I blame tradition for this, personally. We are taught how to fight, but seldom given the tools to equally control ourselves. We attain elevated levels of stamina & many of us go through a studmuffin phase, but no one ever tells us to keep our dicks out of the dojo. There are a set of Taoist exercises that are very popular called “Happy Woman Techniques” (I’m not joking, look this up) but I can’t seem to find any ancient scrolls on “Provided-For Family Techniques” or “Monogamous Husband Techniques”.
Personally, I don’t think ego is something you necessarily “conquer” per se, there are times when it’s absolutely necessary in your life. There are times when humility is the WRONG answer to a problem. Instead, I think you should strive for an equilibrium between ego and humility. It’s a constantly sliding scale, and the trick is realizing when there is an over-abundance of one, or a latent absence of the other. You NEED a certain amount of ego at your job, in your car, at the supermarket. You need the confidence it supplies to face traffic, stand your ground about a point in front of your boss, or change lanes. But you also need to be able to tell it to BACK OFF when some asslick driver flips you off or cuts you off, and not fly into an irrational rage. You need to be receptive when your boss says “I understand your concerns Bobbe, but we’re still going to do it my way”. The hardest test of ego can usually be defined in that moment when your social superior approaches you (at work, Karate School, what have you) and tells you how to do something that you are light-years more knowledgeable than he is in. And you have to obey him anyway. Some self-help gurus try to lump this under “character building” but it’s really that sliding scale of ego again.

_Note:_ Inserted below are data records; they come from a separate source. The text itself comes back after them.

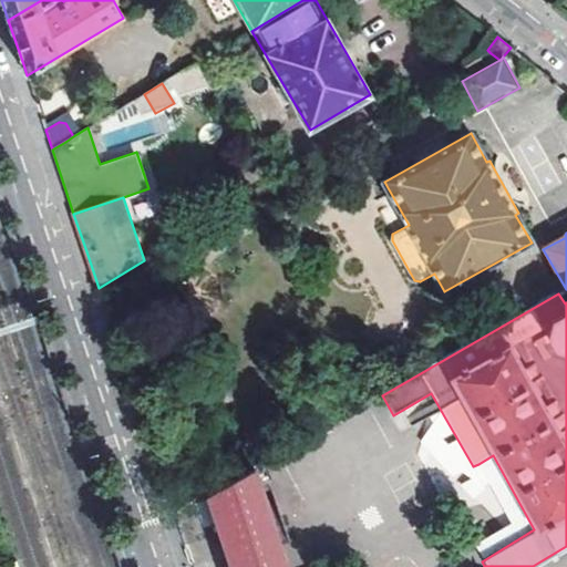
[(512,524),(472,546),(482,562),(534,529),(493,455),(478,464),(512,524)]
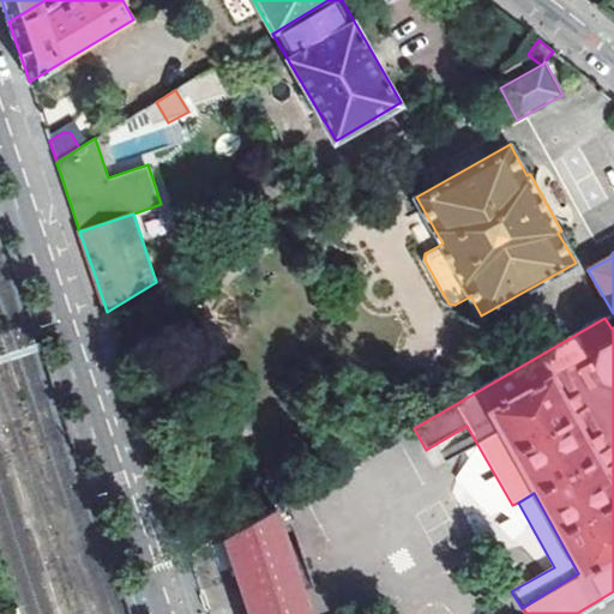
[(308,613),(274,507),(226,535),(252,613),(308,613)]
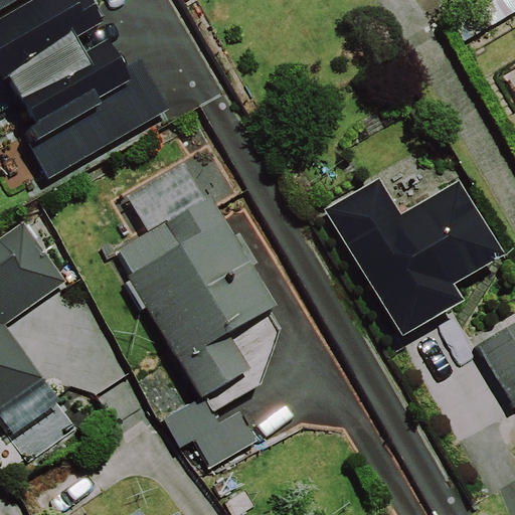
[(32,0),(0,18),(0,65),(6,75),(12,72),(39,121),(31,125),(39,139),(29,144),(46,176),(170,106),(142,57),(125,67),(109,38),(87,50),(77,35),(106,19),(95,0),(32,0)]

This posting is probably going to disappoint you, because for once I don’t have any cut-and-dried answers. As I said earlier, I struggle with this every day. Some I win, some I blow all to hell and back. If I’m lucky, I sometimes get the opportunity to change things about me that could use some adjustments. Other times I am often doing or saying something annoying to someone & won’t know it until months if not years later.
I have a couple of tricks that keep myself in check, though. There is a saying I got from the “Dune” series that I have always found insightful, and I apply it to myself, especially when I am in front of my students:
“Here lies a toppled God, and his fall was not a small one. We did but make his pedestal a narrow and a tall one.”